Portfolio analytics is at the heart of pharma analytics, by aggregating the most critical data points across the organization for pharma assets (pipeline projects and inline products), from research to development, commercial, Manufacturing, and other supporting functions (e.g., Forecasting, Competitive Intelligence), to inform on portfolio decision making and maximize value of pharma investment.
Central to portfolio analytics is the “value triangle,” composed of opportunities, risks, and uncertainties for projects, programs, and portfolios. Key inputs across projects (including the probability of success, projected sales forecasts, projected R&D if any, marketing, SG&A, manufacturing costs) are first aggregated, validated, and triangulated in an annual or bi-annual portfolio review process, which could be bottom-up or top-down. Inputs are then fed into a valuation model where various financial metrics, including risk-adjusted net present value, are generated. Finally, critical information and outputs are rolled up to the portfolio level for analysis and decision-making. The more sophisticated analysis could be performed to address specific questions, such as decision analysis to map out options for an asset or portfolio, sensitivity analysis to test select assumptions’ impact on the portfolio, Monte-Carlo analysis, scenario analysis, or business cases for business and development purposes.
A few watch-outs in utilizing portfolio analytics
Most often, conducting analytics is not a challenge. Rather the contrary, it is often too tempting to generate more analytics than what is needed and could be reasonably consumed by pharma executives for decision-making. Translating analytics to tangible business impact requires efforts at many levels. First, it is instrumental in clarifying upfront the strategic and financial context and objectives before scoping and conducting analytics. If one could link portfolio analytics to the most important corporate and strategic portfolio priorities, quickly narrow in on critical questions to address, select a few analytics based on past experiences, or stakeholder interviews, it would already be battle half won before any analytics is conducted.

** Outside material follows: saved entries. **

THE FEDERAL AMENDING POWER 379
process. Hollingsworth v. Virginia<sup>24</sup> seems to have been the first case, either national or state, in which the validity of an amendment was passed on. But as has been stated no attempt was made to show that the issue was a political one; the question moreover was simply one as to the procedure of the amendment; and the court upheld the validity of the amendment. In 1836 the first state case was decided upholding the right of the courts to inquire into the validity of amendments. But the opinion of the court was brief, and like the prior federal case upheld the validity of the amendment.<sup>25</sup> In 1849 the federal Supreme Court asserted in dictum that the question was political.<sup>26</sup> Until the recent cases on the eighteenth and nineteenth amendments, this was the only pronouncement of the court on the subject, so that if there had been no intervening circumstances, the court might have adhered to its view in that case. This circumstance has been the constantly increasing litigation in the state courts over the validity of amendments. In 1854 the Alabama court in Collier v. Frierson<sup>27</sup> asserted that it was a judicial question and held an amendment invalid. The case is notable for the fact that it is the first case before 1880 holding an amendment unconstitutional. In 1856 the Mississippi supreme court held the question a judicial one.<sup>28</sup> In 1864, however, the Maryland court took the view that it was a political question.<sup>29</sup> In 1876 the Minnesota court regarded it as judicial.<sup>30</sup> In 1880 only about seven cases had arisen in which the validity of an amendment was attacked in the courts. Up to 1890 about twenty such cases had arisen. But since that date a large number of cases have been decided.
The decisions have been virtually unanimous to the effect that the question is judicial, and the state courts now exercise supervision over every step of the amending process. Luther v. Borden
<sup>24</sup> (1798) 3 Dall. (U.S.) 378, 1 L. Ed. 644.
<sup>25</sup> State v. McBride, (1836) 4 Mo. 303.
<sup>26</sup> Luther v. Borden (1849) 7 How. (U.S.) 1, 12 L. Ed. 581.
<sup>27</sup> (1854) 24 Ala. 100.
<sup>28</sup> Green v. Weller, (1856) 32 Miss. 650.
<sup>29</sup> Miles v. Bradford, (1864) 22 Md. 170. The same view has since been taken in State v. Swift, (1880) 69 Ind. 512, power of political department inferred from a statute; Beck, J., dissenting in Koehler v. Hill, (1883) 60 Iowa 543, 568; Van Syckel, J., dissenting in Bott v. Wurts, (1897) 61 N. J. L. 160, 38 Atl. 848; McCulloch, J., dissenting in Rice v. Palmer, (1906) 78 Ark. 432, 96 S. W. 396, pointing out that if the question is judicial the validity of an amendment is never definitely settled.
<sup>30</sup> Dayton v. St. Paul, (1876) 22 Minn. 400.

In addition, any analytics is only as good as the data coming in; therefore, it’s essential to assure quality data and unbiased view. A lot of effort is spent on validating inputs, triangulating assumptions, understanding the sensitivity and uncertainty (ranges) in assumptions and how that affects the output. To give one example, most often, different scenarios (high, base, low) are generated for sales forecasts to inform on the potential range. Similarly, pharma companies frequently calibrate the probability of technical and regulatory success, one of the most critical drivers of project valuation, on an annual or more frequent basis, post extensive expert pressure testing.

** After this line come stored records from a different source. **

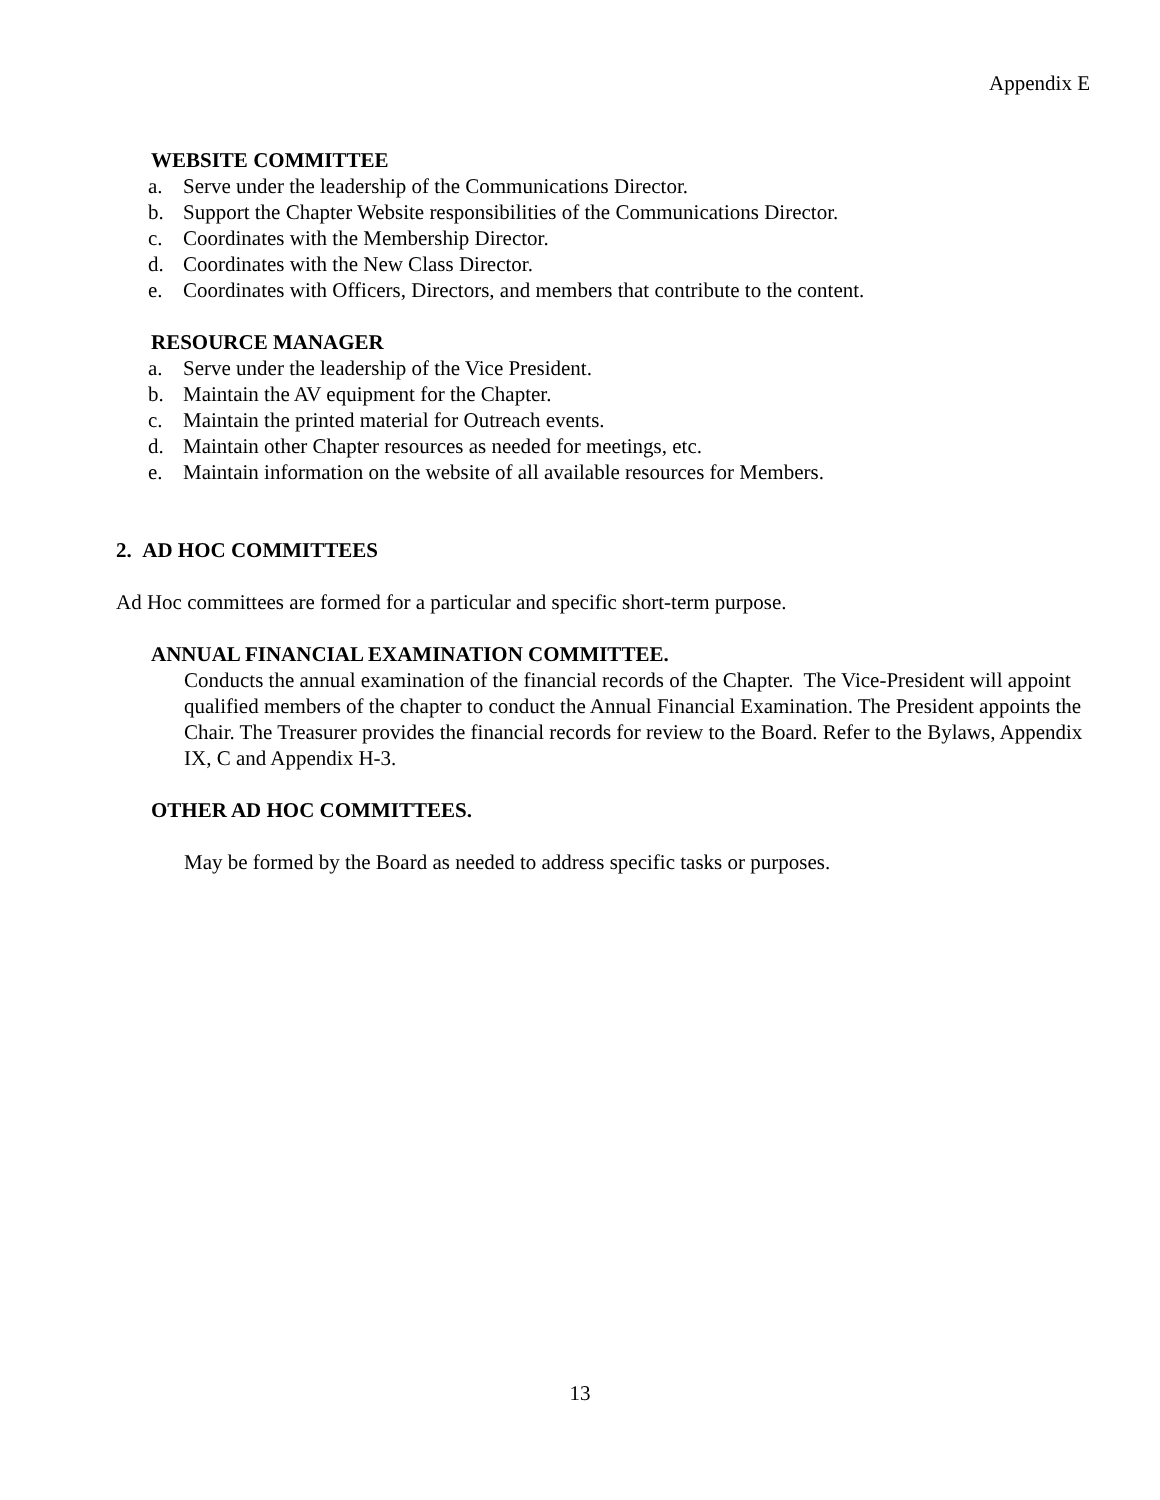Appendix E
WEBSITE COMMITTEE
a. Serve under the leadership of the Communications Director.
b. Support the Chapter Website responsibilities of the Communications Director.
c. Coordinates with the Membership Director.
d. Coordinates with the New Class Director.
e. Coordinates with Officers, Directors, and members that contribute to the content.
RESOURCE MANAGER
a. Serve under the leadership of the Vice President.
b. Maintain the AV equipment for the Chapter.
c. Maintain the printed material for Outreach events.
d. Maintain other Chapter resources as needed for meetings, etc.
e. Maintain information on the website of all available resources for Members.
2. AD HOC COMMITTEES
Ad Hoc committees are formed for a particular and specific short-term purpose.
ANNUAL FINANCIAL EXAMINATION COMMITTEE.
Conducts the annual examination of the financial records of the Chapter. The Vice-President will appoint qualified members of the chapter to conduct the Annual Financial Examination. The President appoints the Chair. The Treasurer provides the financial records for review to the Board. Refer to the Bylaws, Appendix IX, C and Appendix H-3.
OTHER AD HOC COMMITTEES.
May be formed by the Board as needed to address specific tasks or purposes.
13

In cases of program valuation, interdependencies across projects (in terms of probability of success, commercial potential, costs, etc.) should also be something to be mindful of and may warrant more advanced tools such as decision trees if needed.
Future opportunities in transforming portfolio analytics
As we enter into the digital and significant data era, there are many opportunities to turn pharma portfolio analytics to maximize business impact, and below provides a peek into this opportunity space.

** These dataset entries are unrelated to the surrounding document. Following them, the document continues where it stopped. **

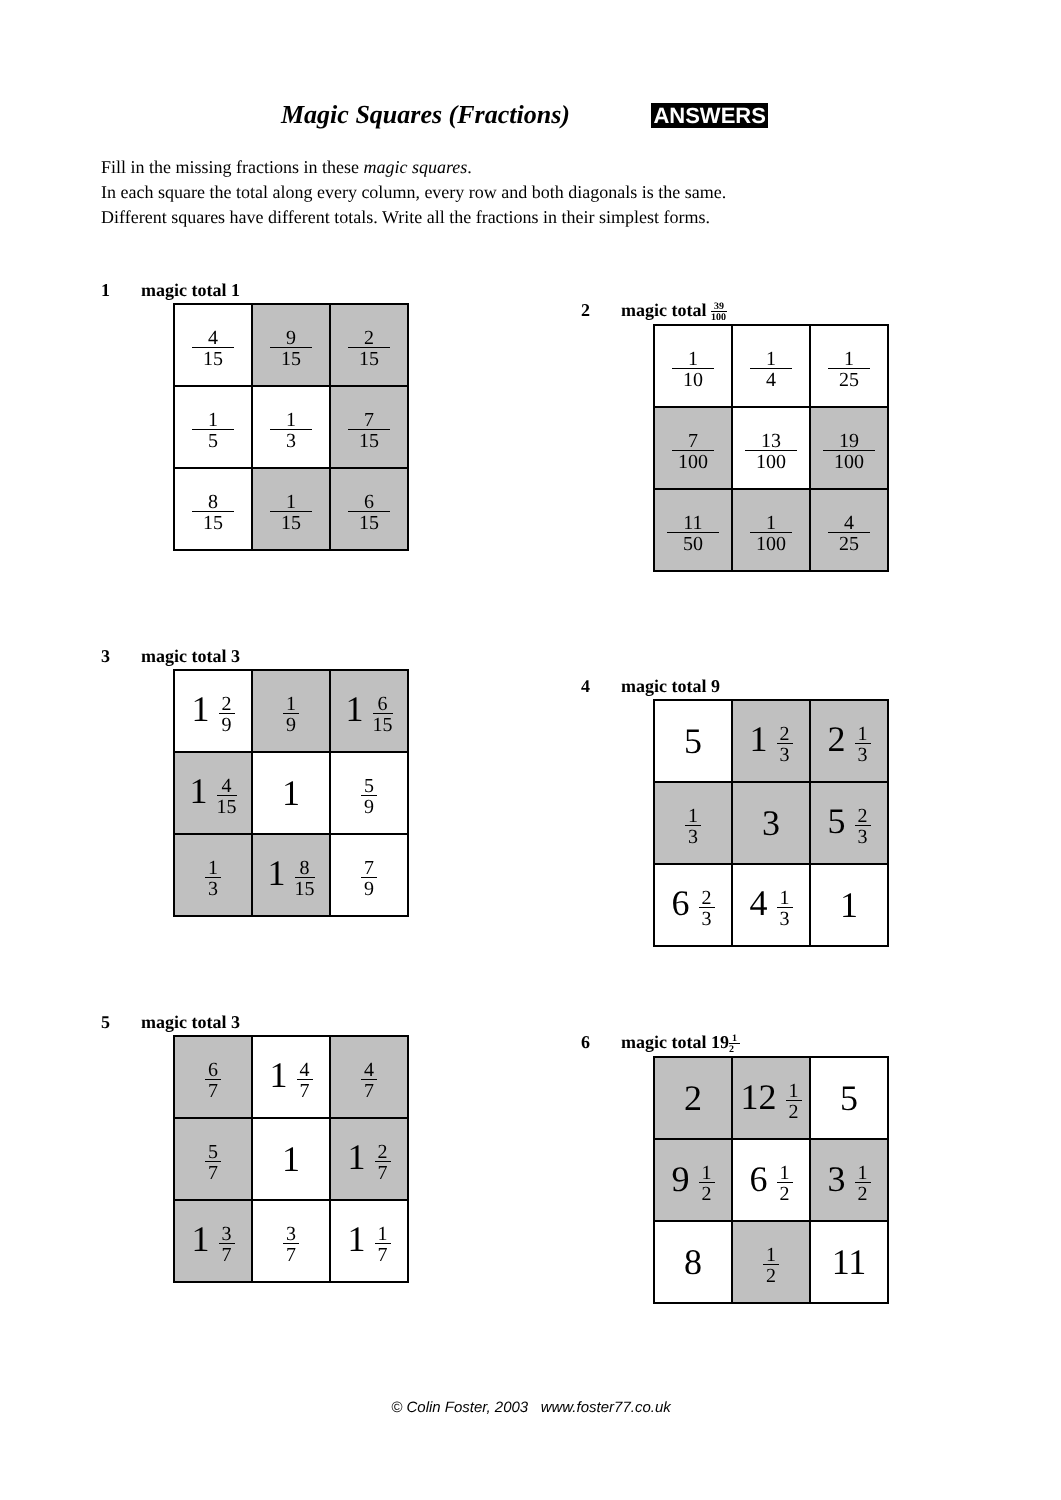Magic Squares (Fractions) ANSWERS
Fill in the missing fractions in these magic squares.
In each square the total along every column, every row and both diagonals is the same.
Different squares have different totals. Write all the fractions in their simplest forms.
1 magic total 1
| 4 15 | 9 15 | 2 15 |
| 1 5 | 1 3 | 7 15 |
| 8 15 | 1 15 | 6 15 |
2 magic total 39 100
| 1 10 | 1 4 | 1 25 |
| 7 100 | 13 100 | 19 100 |
| 11 50 | 1 100 | 4 25 |
3 magic total 3
| 1 2 9 | 1 9 | 1 6 15 |
| 1 4 15 | 1 | 5 9 |
| 1 3 | 1 8 15 | 7 9 |
4 magic total 9
| 5 | 1 2 3 | 2 1 3 |
| 1 3 | 3 | 5 2 3 |
| 6 2 3 | 4 1 3 | 1 |
5 magic total 3
| 6 7 | 1 4 7 | 4 7 |
| 5 7 | 1 | 1 2 7 |
| 1 3 7 | 3 7 | 1 1 7 |
6 magic total 191 2
| 2 | 12 1 2 | 5 |
| 9 1 2 | 6 1 2 | 3 1 2 |
| 8 | 1 2 | 11 |
© Colin Foster, 2003 www.foster77.co.uk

Enhanced analytics visualization: A picture is worth a thousand words. While Powerpoint slides are not yet giving way for its mainstream role in senior leadership communication, we have seen more utilization of data visualization tools such as Tableau in day-to-day portfolio management. These tools are gaining traction thanks to their enhanced visualization capabilities and intuitive use and help foster transparency across the organization around decision input and outputs.
Streamlined analytics workflow: given portfolio analytics integrate many different data types across the organization, combining data collection, valuation modeling, advanced analytics, and analytics visualization into one streamlined process, ideally in one online digital platform, would be a tremendous opportunity. The benefits are multi-fold: it enables more automated and up-to-date portfolio views, provides real-time digital access to stakeholders to enhance the impact of analytics, and increases the agility of decision making as we embrace the inherent risks and uncertainties in drug development and the fast-changing market environment.
Use of AI/Machine Learning: the field has started to see pilot experimentation from both academia and industry around using AI/Machine Learning to better predict key drivers of valuation, such as Probability of Success. Along the value triangle, there are additional drivers where there are plenty of data points to tap into, such as sales or pricing, which could be good use cases for AI applications.